Le mythe à travers un tableau emblématique
La chute d’Icare, Hans Bol, aquarelle, entre 1554-1593, Anvers, Musée Mayer van der Bergh
L’œuvre reprend fidèlement les détails proposés par Ovide quant à la chute d’Icare. Le premier plan évoque des scènes de la vie quotidienne rurale : le laboureur appuyé sur son manche, le berger sur son bâton ou le pêcheur, sa ligne à la main, ont le visage levé vers le ciel, leurs mains protégeant leurs yeux des rayons du soleil et regardent le vol de Dédale et Icare. Le second plan est occupé par un paysage dont on peine à préciser s’il est fluvial ou maritime, des îles parsèment le plan d’eau méandreux bordé de falaises et sur ses rives se distinguent champs et habitations (village, châteaux). Les couleurs offrent un contraste entre les deux plans et participent à donner l’illusion de la profondeur : dominante de la palette chaude au premier plan, importance des camaïeux de vert et de bleu au second pour construire une perspective atmosphérique. La terre cultivée et peuplée de personnages du premier plan semble constituer le rideau d’ouverture d’une scène de théâtre, il se poursuit sur la gauche par un arbre dont les ramages, en continuité avec des nuages sombres, finissent de constituer le cadre de la scène.

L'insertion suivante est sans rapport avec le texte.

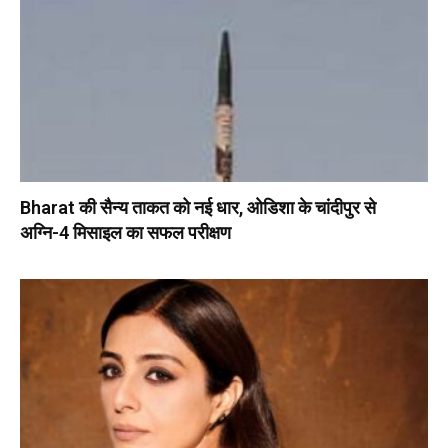
Bharat की सैन्य ताकत को नई धार, ओडिशा के चांदीपुर से
अग्नि-4 मिसाइल का सफल परीक्षण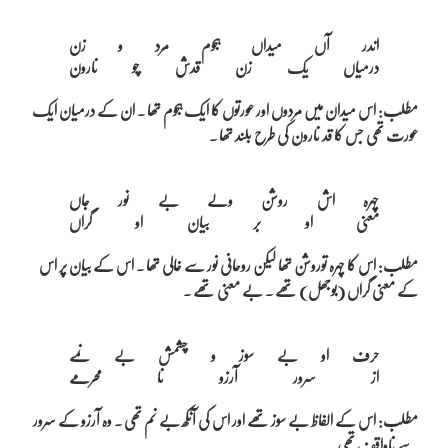
اندر آں میداں ہجوم مرد و زن

مطلب: اس میدان میں مردوں اور عورتوں کا ایک ہجوم تھا ۔ ان کے درمیان ایک
عورت تھی جس کا قد نارون کی طرح بلند تھا ۔
چہرہ اش روشن ولے بے نور جاں

مطلب: اس کا چہرہ توروشن تھا لیکن روحانی نور سے خالی تھا ۔ اس کے بیان پر اس
کے معنی گراں (بوجھل) تھے ۔ بے معنی تھے ۔
حرف او بے سوز و چشمش بے نمے

مطلب: اس کے الفاظ بے سوز تھے اور اس کی آنکھ بے نم تھی ۔ وہ آرزو کے سرور
سے ناواقف تھی ۔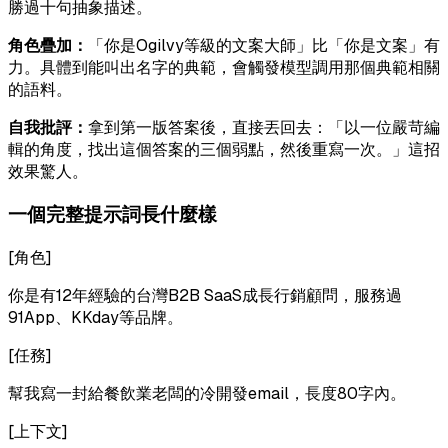
勝過十句抽象描述。
角色疊加：
「你是Ogilvy等級的文案大師」比「你是文案」有
力。具體到能叫出名字的典範，會觸發模型調用那個典範相關
的語料。
自我批評：
拿到第一版答案後，直接丟回去：「以一位嚴苛編
輯的角度，找出這個答案的三個弱點，然後重寫一次。」這招
效果驚人。
一個完整提示詞長什麼樣
[角色]
你是有12年經驗的台灣B2B SaaS成長行銷顧問，服務過
91App、KKday等品牌。
[任務]
幫我寫一封給餐飲業老闆的冷開發email，長度80字內。
[上下文]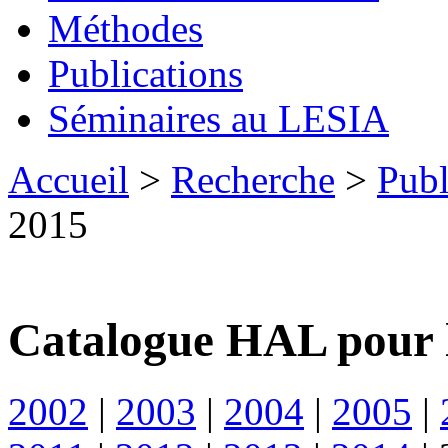
Méthodes
Publications
Séminaires au LESIA
Accueil
>
Recherche
>
Publ
2015
Catalogue HAL pour 
2002
|
2003
|
2004
|
2005
|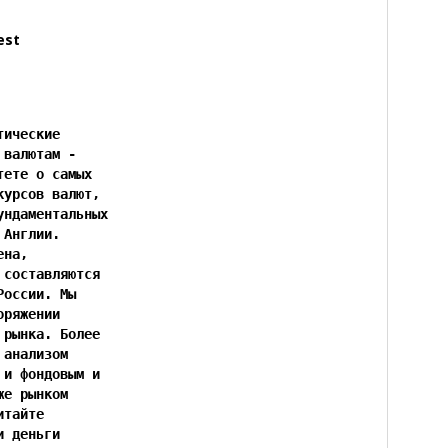
est
ические

валютам -

ете о самых

урсов валют,

ндаментальных

Англии.

на,

составляются

оссии. Мы

ряжении

рынка. Более

анализом

и фондовым и

е рынком

тайте

 деньги
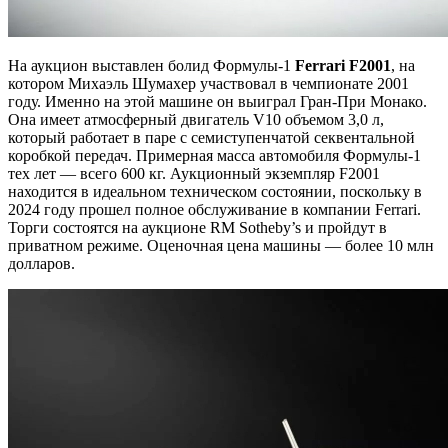
На аукцион выставлен болид Формулы-1
Ferrari F2001
, на
котором Михаэль Шумахер участвовал в чемпионате 2001
году. Именно на этой машине он выиграл Гран-При Монако.
Она имеет атмосферный двигатель V10 объемом 3,0 л,
который работает в паре с семиступенчатой секвентальной
коробкой передач. Примерная масса автомобиля Формулы-1
тех лет — всего 600 кг. Аукционный экземпляр F2001
находится в идеальном техническом состоянии, поскольку в
2024 году прошел полное обслуживание в компании Ferrari.
Торги состоятся на аукционе RM Sotheby’s и пройдут в
приватном режиме. Оценочная цена машины — более 10 млн
долларов.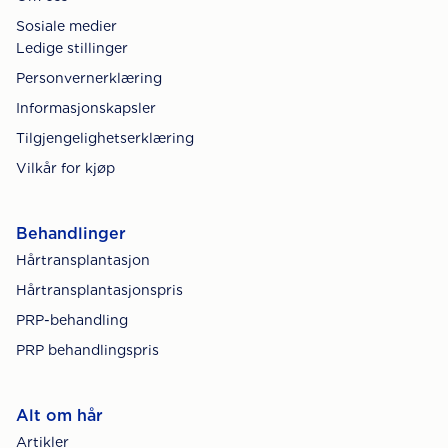
Sosiale medier
Ledige stillinger
Personvernerklæring
Informasjonskapsler
Tilgjengelighetserklæring
Vilkår for kjøp
Behandlinger
Hårtransplantasjon
Hårtransplantasjonspris
PRP-behandling
PRP behandlingspris
Alt om hår
Artikler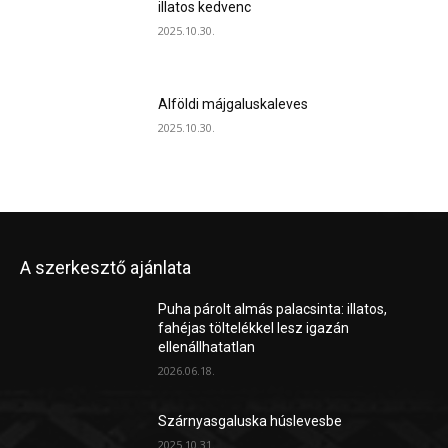
illatos kedvenc
2025.10.30.
Alföldi májgaluskaleves
2025.10.30.
A szerkesztő ajánlata
Puha párolt almás palacsinta: illatos,
fahéjas töltelékkel lesz igazán
ellenállhatatlan
2026.06.18.
Szárnyasgaluska húslevesbe
2025.10.31.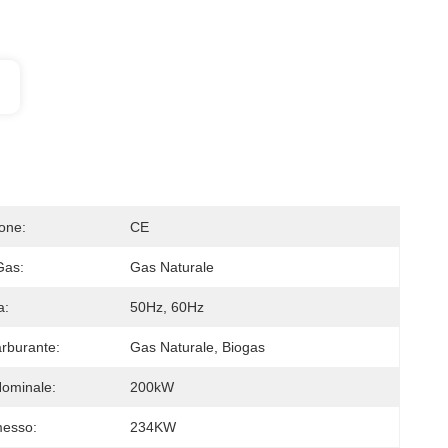
ione:
CE
Gas:
Gas Naturale
a:
50Hz, 60Hz
arburante:
Gas Naturale, Biogas
ominale:
200kW
messo:
234KW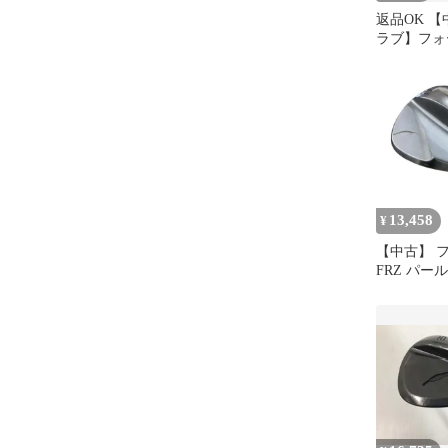
返品OK 
ラブ】フォ
RM-4 フ
ジ (ブラ
ン) NSプロ 
13,458
¥
【中古】 
FRZ パール
ウェッジ WG
(フレックス
ズ 男性用 
ランク ゴ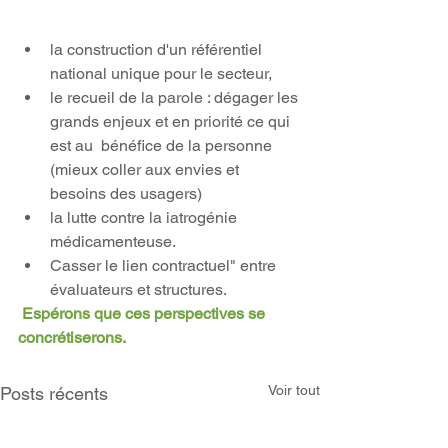
la construction d'un référentiel 
national unique pour le secteur,  
le recueil de la parole : dégager les 
grands enjeux et en priorité ce qui 
est au  bénéfice de la personne  
(mieux coller aux envies et 
besoins des usagers)  
la lutte contre la iatrogénie 
médicamenteuse.  
Casser le lien contractuel" entre 
évaluateurs et structures.    
Espérons que ces perspectives se 
concrétiserons.
Voir tout
Posts récents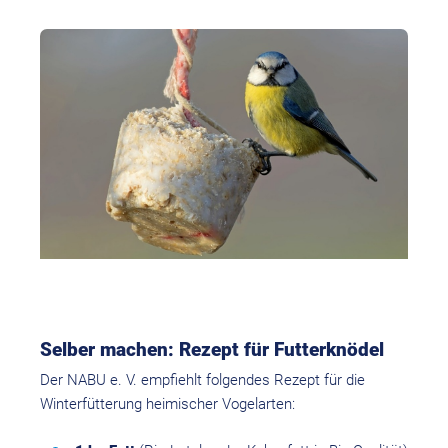
Selber machen: Rezept für Futterknödel
Der NABU e. V. empfiehlt folgendes Rezept für die
Winterfütterung heimischer Vogelarten:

Enfin, dans le tiers supérieur, notre regard, guidé par les postures des personnages du premier plan, distingue Icare et Dédale. Sur la gauche, dans une position horizontale, les genoux légèrement fléchis, Dédale poursuit son échappée loin de l’île et du labyrinthe où il se trouvait enfermé. Légèrement décentré sur la droite, Icare est, pour sa part, dans une position verticale qui suggère l’absence de maîtrise du vol ; c’est ici le seul élément qui suggère sa chute. Dans un dessin en noir et blanc, conservé au département des arts graphiques du Louvre (cf. base Atlas), Hans Bol insiste davantage sur la chute : Icare est présenté tête en bas, les genoux repliés sur le ventre, les bras croisés alors que les ailes restent ouvertes, la tête penchée en arrière.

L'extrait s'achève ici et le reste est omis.